WACC Calculator
Calculate the Weighted Average Cost of Capital with our free WACC calculator. Enter equity and debt values, their respective costs, and the corporate tax rate to find the blended cost of capital used for DCF valuations and investment decisions.
The Weighted Average Cost of Capital (WACC) represents the average rate a company pays to finance its assets, weighted by the proportion of each capital source. The formula is: WACC = (E/V) x Re + (D/V) x Rd x (1-T), where E is equity value, D is debt value, V is total capital (E+D), Re is cost of equity, Rd is cost of debt, and T is the tax rate.
Debt financing gets a tax benefit because interest expense is tax-deductible. This makes the after-tax cost of debt lower than the stated interest rate. For example, at a 6% interest rate and 21% tax rate, the after-tax cost of debt is only 4.74%. This tax shield is one reason companies use debt financing despite the added risk.

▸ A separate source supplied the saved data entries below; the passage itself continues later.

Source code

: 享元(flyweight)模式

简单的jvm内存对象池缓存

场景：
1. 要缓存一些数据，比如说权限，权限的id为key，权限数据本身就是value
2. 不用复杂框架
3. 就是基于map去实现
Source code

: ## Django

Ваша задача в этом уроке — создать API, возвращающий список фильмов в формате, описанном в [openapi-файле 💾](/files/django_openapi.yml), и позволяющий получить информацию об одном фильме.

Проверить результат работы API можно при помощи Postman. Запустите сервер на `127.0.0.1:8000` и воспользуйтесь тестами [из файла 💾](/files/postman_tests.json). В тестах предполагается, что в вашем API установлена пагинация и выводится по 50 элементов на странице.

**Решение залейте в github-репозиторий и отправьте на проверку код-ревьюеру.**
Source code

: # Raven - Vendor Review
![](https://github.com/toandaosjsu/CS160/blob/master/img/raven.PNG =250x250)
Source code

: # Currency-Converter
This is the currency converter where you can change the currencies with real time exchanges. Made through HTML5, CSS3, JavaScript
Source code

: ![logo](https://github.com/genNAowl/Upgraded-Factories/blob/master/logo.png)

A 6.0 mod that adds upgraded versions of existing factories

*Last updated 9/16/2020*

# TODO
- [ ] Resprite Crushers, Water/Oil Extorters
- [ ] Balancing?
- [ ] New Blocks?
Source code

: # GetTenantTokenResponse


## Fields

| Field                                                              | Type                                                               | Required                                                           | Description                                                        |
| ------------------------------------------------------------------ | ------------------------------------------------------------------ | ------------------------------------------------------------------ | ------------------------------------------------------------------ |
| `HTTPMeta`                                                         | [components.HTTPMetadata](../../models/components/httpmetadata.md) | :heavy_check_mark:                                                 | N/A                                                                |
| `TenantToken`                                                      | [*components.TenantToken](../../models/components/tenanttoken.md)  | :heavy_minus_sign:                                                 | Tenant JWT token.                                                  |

WACC is the standard discount rate used in Discounted Cash Flow (DCF) valuations and is the hurdle rate for capital budgeting decisions. A project should only be accepted if its expected return exceeds the WACC. Most large companies have WACC between 7-12%. Lower WACC allows a company to take on projects with lower returns, creating a competitive advantage in acquisitions and capital allocation.